Cinema

Modern Love; Mumbai

There is no gainsaying that the new found OTT platforms offer immense scope for several aspiring as well as some established filmmakers to concoct something in the name of a short film. True. Venturing into short films is good; as it is like reading a short story instead of the marathon exercise of reading a voluminous novel. Nevertheless, the knot, the narration and the finale should be proper, logical and interesting, not necessarily to be convincing.

I expected something special from ‘Modern Love: Mumbai’ through its six episodes. But, after watching them I could only realize that today there are opportunities available from a novice to popular to make a technically and visually appealing short film with either absurd or stale content.

Modern Love; Mumbai is a classic example.

The six stories are overtly dealing with love not the usual man-woman romance but with different angles.

How does ‘Modern Love’ vary from the ‘old’ and ‘classical’ love? The present day concept of love carries more on selfishness, convenience and acceptance. I mention acceptance because of ‘Baai’ and ‘Mumbai Dragon’ narrate gay love and a Chinese guy loving a Hindu Vegetarian girl.
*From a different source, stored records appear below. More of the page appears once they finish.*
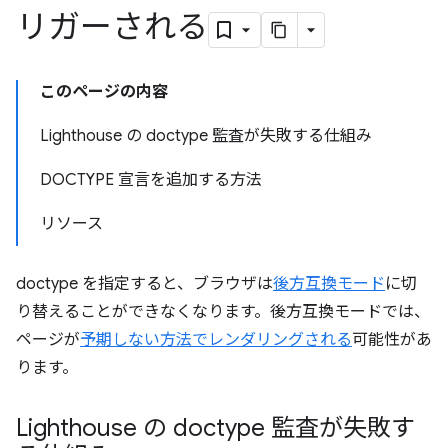
リガーされる
このページの内容
Lighthouse の doctype 監査が失敗する仕組み
DOCTYPE 宣言を追加する方法
リソース
doctype を指定すると、ブラウザは
後方互換モード
に切
り替えることができなくなります。後方互換モードでは、
ページが
予期しない方法でレンダリングされる
可能性があ
ります。
Lighthouse の doctype 監査が失敗す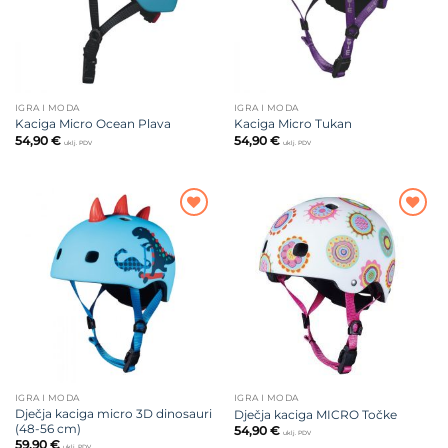
IGRA I MODA
IGRA I MODA
Kaciga Micro Ocean Plava
Kaciga Micro Tukan
54,90
€
54,90
€
uklj. PDV
uklj. PDV
Dodajte
Dodajte
na listu
na listu
želja
želja
IGRA I MODA
IGRA I MODA
Dječja kaciga micro 3D dinosauri
Dječja kaciga MICRO Točke
(48-56 cm)
54,90
€
uklj. PDV
59,90
€
uklj. PDV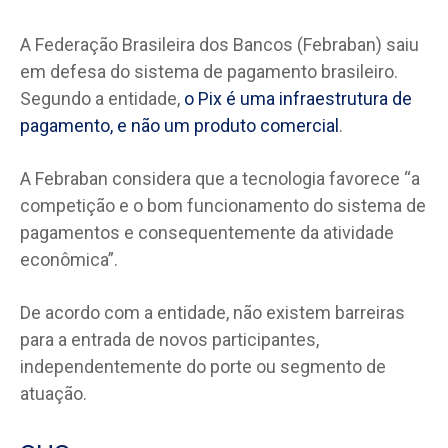
A Federação Brasileira dos Bancos (Febraban) saiu
em defesa do sistema de pagamento brasileiro.
Segundo a entidade,
o Pix é uma infraestrutura de
pagamento, e não um produto comercial
.
A Febraban considera que a tecnologia favorece “a
competição e o bom funcionamento do sistema de
pagamentos e consequentemente da atividade
econômica”.
De acordo com a entidade, não existem barreiras
para a entrada de novos participantes,
independentemente do porte ou segmento de
atuação.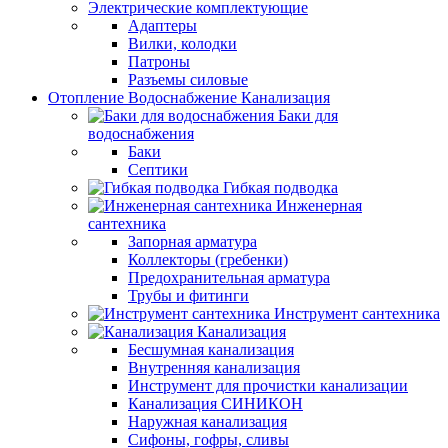
Электрические комплектующие
Адаптеры
Вилки, колодки
Патроны
Разъемы силовые
Отопление Водоснабжение Канализация
Баки для
водоснабжения
Баки
Септики
Гибкая подводка
Инженерная
сантехника
Запорная арматура
Коллекторы (гребенки)
Предохранительная арматура
Трубы и фитинги
Инструмент сантехника
Канализация
Бесшумная канализация
Внутренняя канализация
Инструмент для прочистки канализации
Канализация СИНИКОН
Наружная канализация
Сифоны, гофры, сливы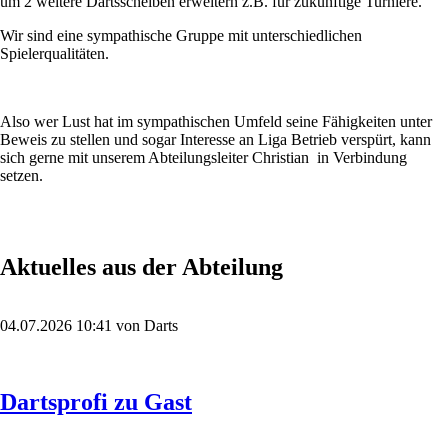
um 2 weitere Dartsscheiben erweitern z.B. für zukünftige Turniere.
Wir sind eine sympathische Gruppe mit unterschiedlichen
Spielerqualitäten.
Also wer Lust hat im sympathischen Umfeld seine Fähigkeiten unter
Beweis zu stellen und sogar Interesse an Liga Betrieb verspürt, kann
sich gerne mit unserem Abteilungsleiter Christian in Verbindung
setzen.
Aktuelles aus der Abteilung
04.07.2026 10:41
von Darts
Dartsprofi zu Gast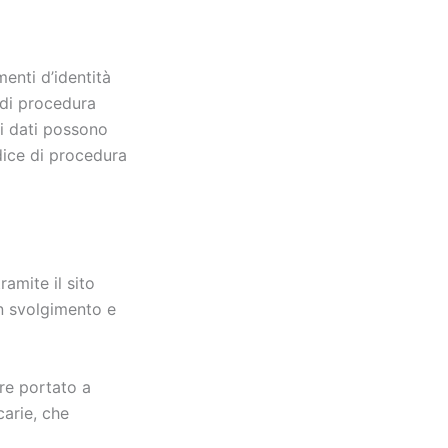
menti d’identità
 di procedura
ti dati possono
odice di procedura
ramite il sito
on svolgimento e
ere portato a
carie, che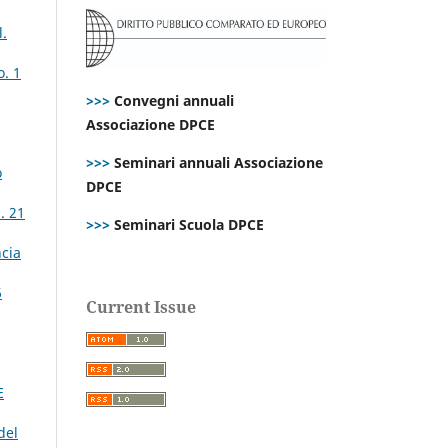
l.
o. 1
>>>
Convegni annuali
Associazione DPCE
>>>
Seminari annuali Associazione
o
DPCE
. 21
>>>
Seminari Scuola DPCE
ncia
6
Current Issue
E
del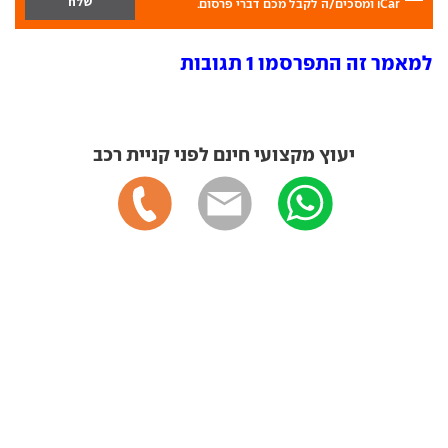
iCar ומסכים/ה לקבל מכם דברי פרסום.
למאמר זה התפרסמו 1 תגובות
יעוץ מקצועי חינם לפני קניית רכב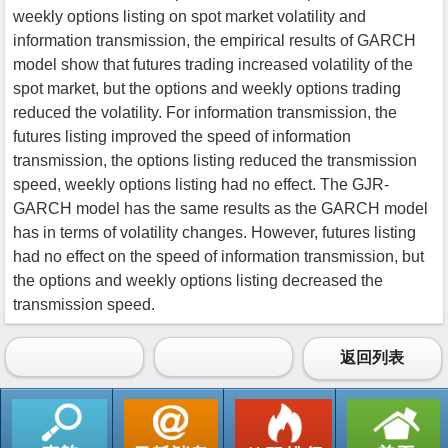
weekly options listing on spot market volatility and
information transmission, the empirical results of GARCH
model show that futures trading increased volatility of the
spot market, but the options and weekly options trading
reduced the volatility. For information transmission, the
futures listing improved the speed of information
transmission, the options listing reduced the transmission
speed, weekly options listing had no effect. The GJR-
GARCH model has the same results as the GARCH model
has in terms of volatility changes. However, futures listing
had no effect on the speed of information transmission, but
the options and weekly options listing decreased the
transmission speed.
返回列表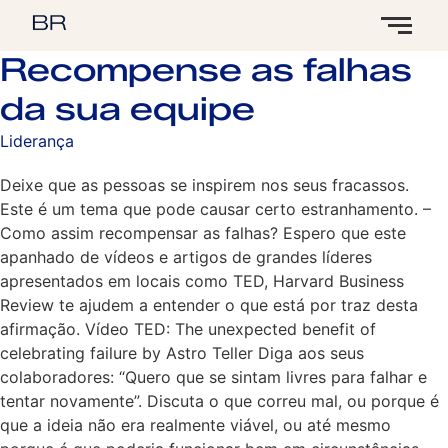
Recompense as falhas
da sua equipe
Liderança
Deixe que as pessoas se inspirem nos seus fracassos.
Este é um tema que pode causar certo estranhamento. –
Como assim recompensar as falhas? Espero que este
apanhado de vídeos e artigos de grandes líderes
apresentados em locais como TED, Harvard Business
Review te ajudem a entender o que está por traz desta
afirmação. Vídeo TED: The unexpected benefit of
celebrating failure by Astro Teller Diga aos seus
colaboradores: “Quero que se sintam livres para falhar e
tentar novamente”. Discuta o que correu mal, ou porque é
que a ideia não era realmente viável, ou até mesmo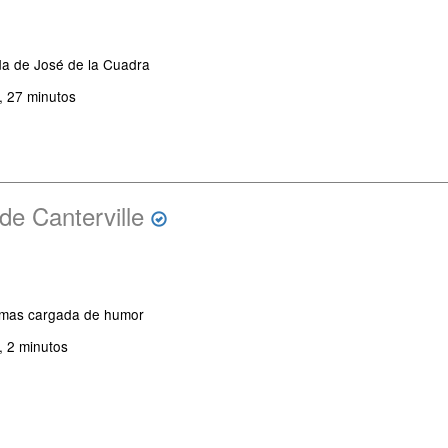
a de José de la Cuadra
, 27 minutos
de Canterville
asmas cargada de humor
, 2 minutos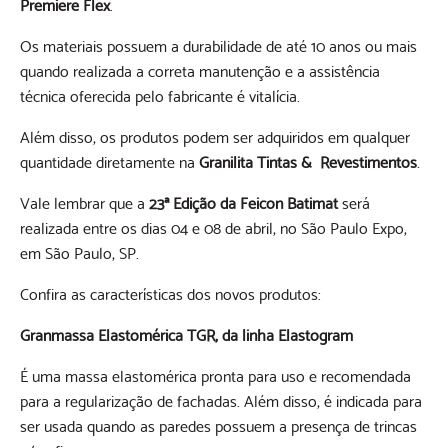
Premiere Flex
.
Os materiais possuem a durabilidade de até 10 anos ou mais
quando realizada a correta manutenção e a assistência
técnica oferecida pelo fabricante é vitalícia.
Além disso, os produtos podem ser adquiridos em qualquer
quantidade diretamente na
Granilita Tintas & Revestimentos
.
Vale lembrar que a
23ª Edição da
Feicon Batimat
será
realizada entre os dias 04 e 08 de abril, no São Paulo Expo,
em São Paulo, SP.
Confira as características dos novos produtos:
Granmassa Elastomérica TGR, da linha Elastogram
É uma massa elastomérica pronta para uso e recomendada
para a regularização de fachadas. Além disso, é indicada para
ser usada quando as paredes possuem a presença de trincas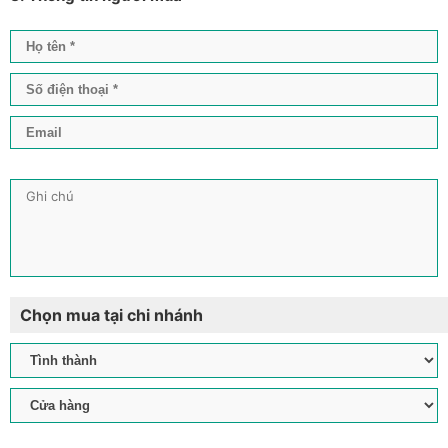
Chọn mua tại chi nhánh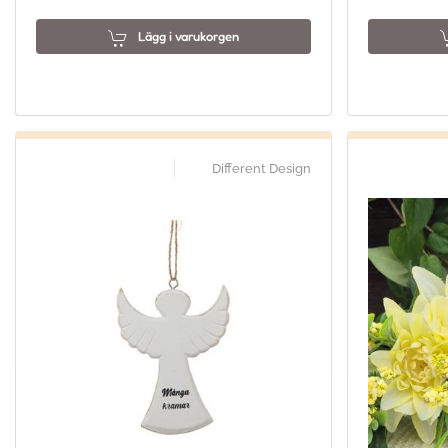
Lägg i varukorgen
Different Design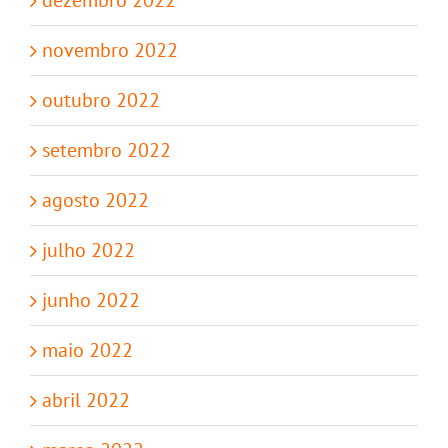
dezembro 2022
novembro 2022
outubro 2022
setembro 2022
agosto 2022
julho 2022
junho 2022
maio 2022
abril 2022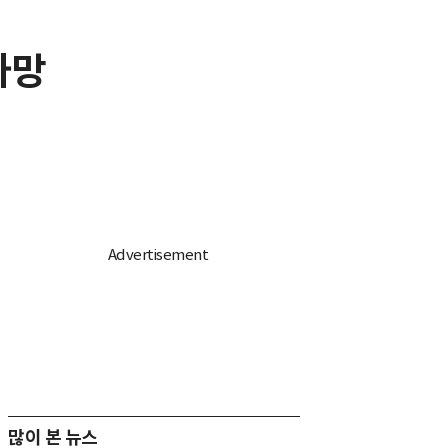
사망
많이 본 뉴스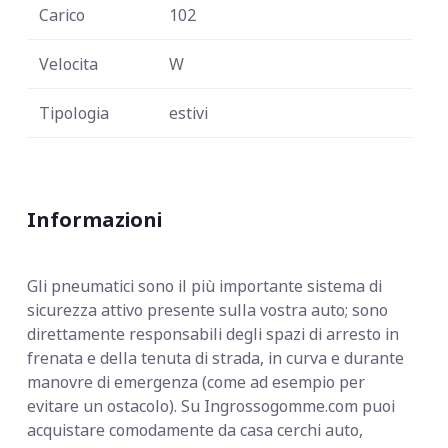
Carico
102
Velocita
W
Tipologia
estivi
Informazioni
Gli pneumatici sono il più importante sistema di
sicurezza attivo presente sulla vostra auto; sono
direttamente responsabili degli spazi di arresto in
frenata e della tenuta di strada, in curva e durante
manovre di emergenza (come ad esempio per
evitare un ostacolo). Su Ingrossogomme.com puoi
acquistare comodamente da casa cerchi auto,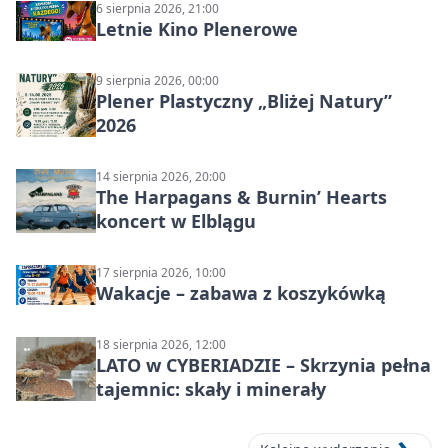
6 sierpnia 2026, 21:00
Letnie Kino Plenerowe
9 sierpnia 2026, 00:00
Plener Plastyczny „Bliżej Natury”
2026
14 sierpnia 2026, 20:00
The Harpagans & Burnin’ Hearts
koncert w Elblągu
17 sierpnia 2026, 10:00
Wakacje – zabawa z koszykówką
18 sierpnia 2026, 12:00
LATO w CYBERIADZIE – Skrzynia pełna
tajemnic: skały i minerały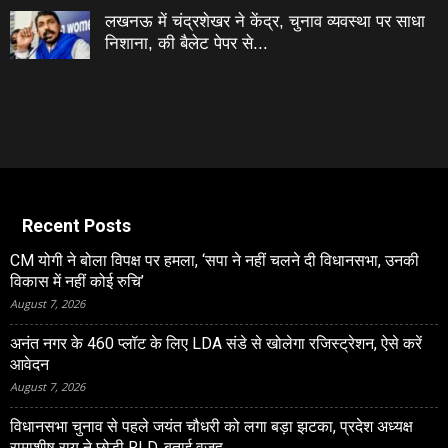
लखनऊ में चंद्रशेखर ने केंद्र, चुनाव व्यवस्था पर साधा
निशाना, की बैलेट पेपर से...
Recent Posts
CM योगी ने बोला विपक्ष पर हमला, ‘सपा ने नहीं चलने दी विधानसभा, उनकी
विकास में नहीं कोई रुचि’
August 7, 2026
अनंत नगर के 460 प्‍लॉट के लिए LDA संडे से खोलेगा रजिस्‍ट्रेशन, ऐसे करें
आवेदन
August 7, 2026
विधानसभा चुनाव से पहले जयंत चौधरी को लगा बड़ा झटका, प्रदेश अध्यक्ष
रामाशीष राय ने छोड़ी RLD, बताई वजह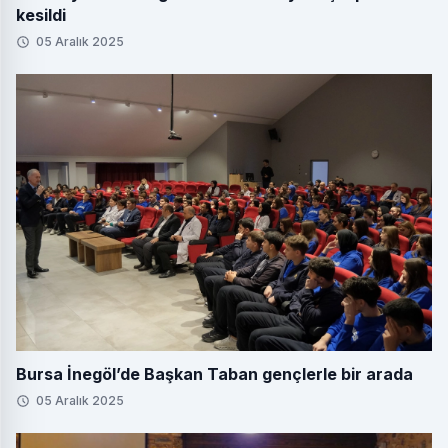
kesildi
05 Aralık 2025
Bursa İnegöl’de Başkan Taban gençlerle bir arada
05 Aralık 2025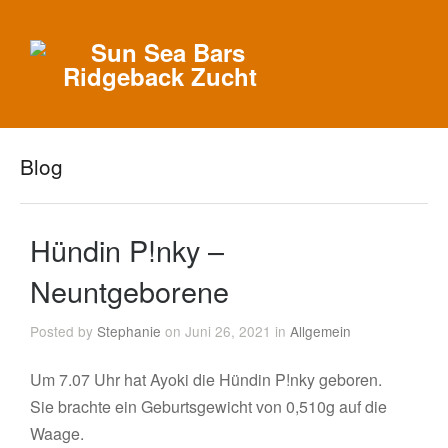
Blog
Hündin P!nky –
Neuntgeborene
Posted by
Stephanie
on Juni 26, 2021 in
Allgemein
Um 7.07 Uhr hat Ayoki die Hündin P!nky geboren.
Sie brachte ein Geburtsgewicht von 0,510g auf die
Waage.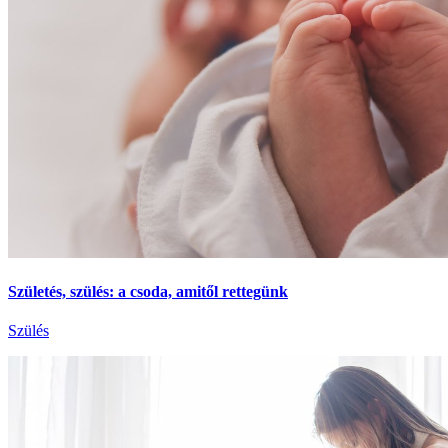
Születés, szülés: a csoda, amitől rettegünk
Szülés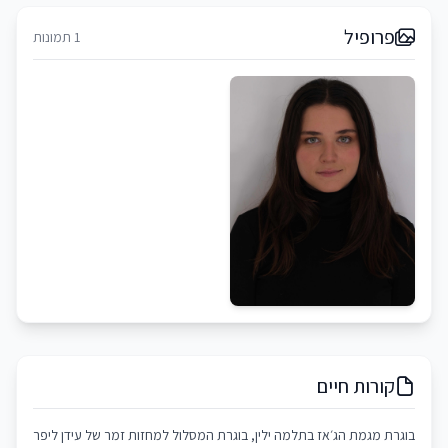
פרופיל
1 תמונות
קורות חיים
בוגרת מגמת הג׳אז בתלמה ילין, בוגרת המסלול למחזות זמר של עידן ליפר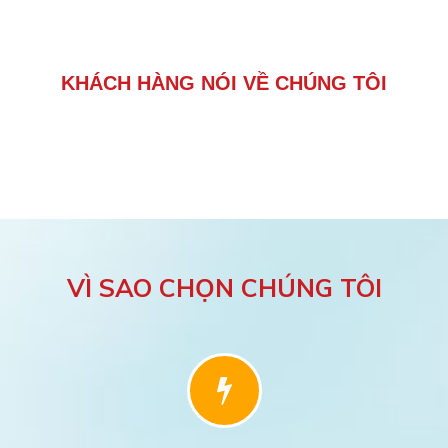
KHÁCH HÀNG NÓI VỀ CHÚNG TÔI
VÌ SAO CHỌN CHÚNG TÔI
The others revolve on a Kashmiri girl’s self assurance from a ruthless mercenary (Raat Rani), a young man’s fetish for an old lady which makes her willingness to live on fantasies (My Beautiful Wrinkles), a snooty lady landscape consultant from Mumbai after several broken relationships to go for a simple junior bureaucrat who prefers Thane to Mumbai (I Love Thane), mutual adjustment between a busy business man and his aspiring writer wife (Cutting Chai).

I felt in all these stories there is an undercurrent of looking for convenience than the socalled ‘love’.

For me, there is hardly any novelty in the idea or narration. The biggest diversions are the too many passing characters most of whom serve no purpose except occupying scene space for a few minutes which creates exasperation.

This anthology proves that we have performers and technicalities in good measure but the vacuum is only in selecting the right story and writing a taut screenplay. 

The production is by Pritish Nandy for Amazon Prime with New York Times. Big names, indeed.